Stoner Sex: Learning Curves, I’m Horny, You’re Not & Post-Baby Weight


Stoner Sex

Dear Hyapatia,
My girlfriend and I get along great. We love to get high and have sex. I’m the first guy she’s ever been with. We’ve been together for a couple of years now. I know she’s inexperienced and all, but I thought she’d be more comfortable with sex by now. She doesn't ever take the initiative. When we have sex, she just lies there. I wish she were into it more. I’ve tried everything I can think of from long massages and romantic nights out to going down on her for hours, but nothing seems to get her really excited. – David

Dear David,
Perhaps she’d enjoy watching an adult movie made for couples. If she sees another woman enjoying herself, maybe she’ll feel freer to express herself. I’d also suggest sticking with sativa-dominant strains, which are more energizing.
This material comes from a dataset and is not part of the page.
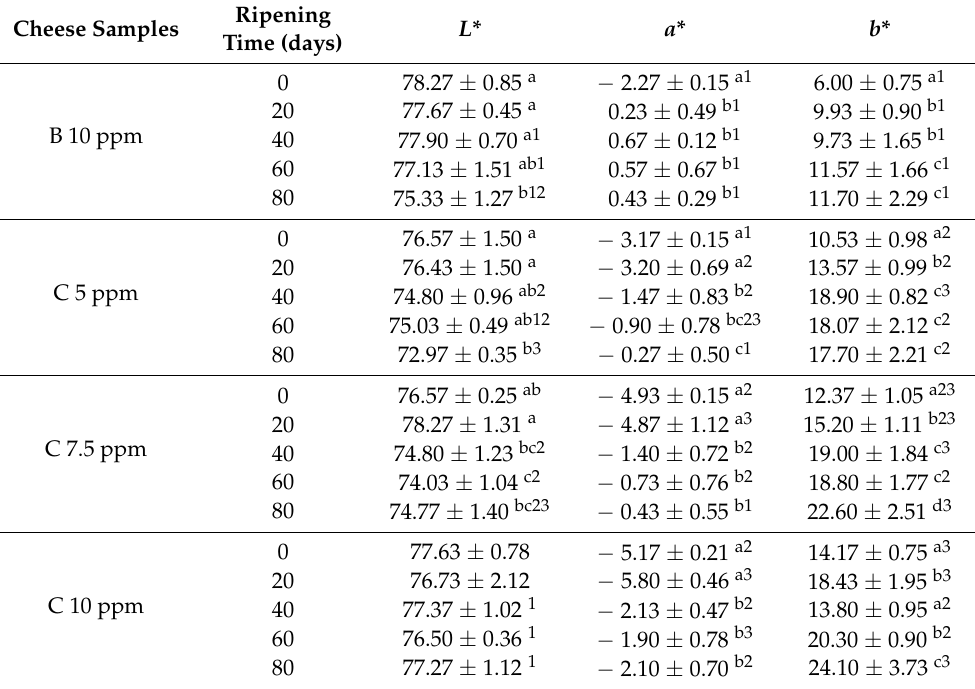
Table 3. Color, in units of L*, a*, and b * in the manchego-style cheeses at different ripening times. Cheese Samples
Another way you might try to reinforce the idea that she it’s okay to let herself go is to make sure you don't hold back when you’re enjoying sex. Feel free to moan and groan, talk dirty and let her know how good it feels. Ask her if it feels good to her. Encourage her to give you more feedback. You might also try to have a bit of fun by telling her that your body is hers. Try just lying there, allowing her to do anything she wants to you. That may free up some of her inhibitions as well!

Dear Hyapatia,
My man is super-sexy. He wants to have sex all the time. If it were up to him, we’d probably never do anything else!  Some weekends we have sex up to six times a day! I’ve never lived with a man so sexual. I love him and so I don't want to turn him down, but I’m finding that other things I need to do are not getting done. How can I get him to stop wanting sex so much without making him think I don't want him? – Clair

Dear Clair,
It's time to sit down with him, get real stoned and have a heart-to-heart. Tell him how much you love him and enjoy sex with him, but that women are not made physically to have that much sex. (Truthfully, it’s just a matter of time before you get a urinary tract infection.) Explain that as wonderful as it may be to have so much sex, there are things you need to attend to and that your body needs a rest. Make sure he understands that this doesn’t mean you don't want to have sex with him. Sex is a special gift. It’s not to say that you won't be having sex frequently. You will, of course – just not multiple times every day.

Dear Hyapatia,
I’m getting to the point where I don't want to get stoned before we have sex. My man is usually a great lover. He comes home from work and we kiss all hot and heavy, and then he wants to get high. After that, the fireworks are gone! I don't know what it is that makes it different, but he’s just lost that spark. I’ve tried to make sure we have a sativa to smoke, but it makes no difference. – Wendy

Dear Wendy,
Sometimes when we’ve been away from our lover all day, we’re excited to see them at first. But then, as time goes by, the excitement wears off. Perhaps that’s what you are experiencing. Try having sex when he first comes home, in the heat of the moment, without getting stoned first. See how things turn out. 

Dear Hyapatia,
My lady and I had a baby a couple of years ago and she still hasn't lost the extra weight. I’ve tried to be supportive by encouraging a good diet and exercise, but she just hasn't taken it seriously. She doesn't go to the gym and never works out at home. It has taken its toll in the bedroom. What can I do to help her be healthier? – Lenny

Dear Lenny,
There are many things you can do to help. Do chores around the house so she knows that she has time and energy to work out and won’t be so busy doing laundry, cooking and cleaning. Take care of the baby for a few hours so she can have time for herself to do the things she’s been putting off, like taking a long bath or a nap. Only when a woman is rested and feels she has the support of her significant other with the daily routine will she allow herself the luxury of working out when she has a young child. If you can afford it, get someone to watch the baby while the two of you work out together and then reward her with a token of your love and appreciation. Do not focus on her weight but the time you two spend together. Make all of this a habit and watch the weight fall off. The important thing is not to nag her. She knows she’s carrying the extra weight.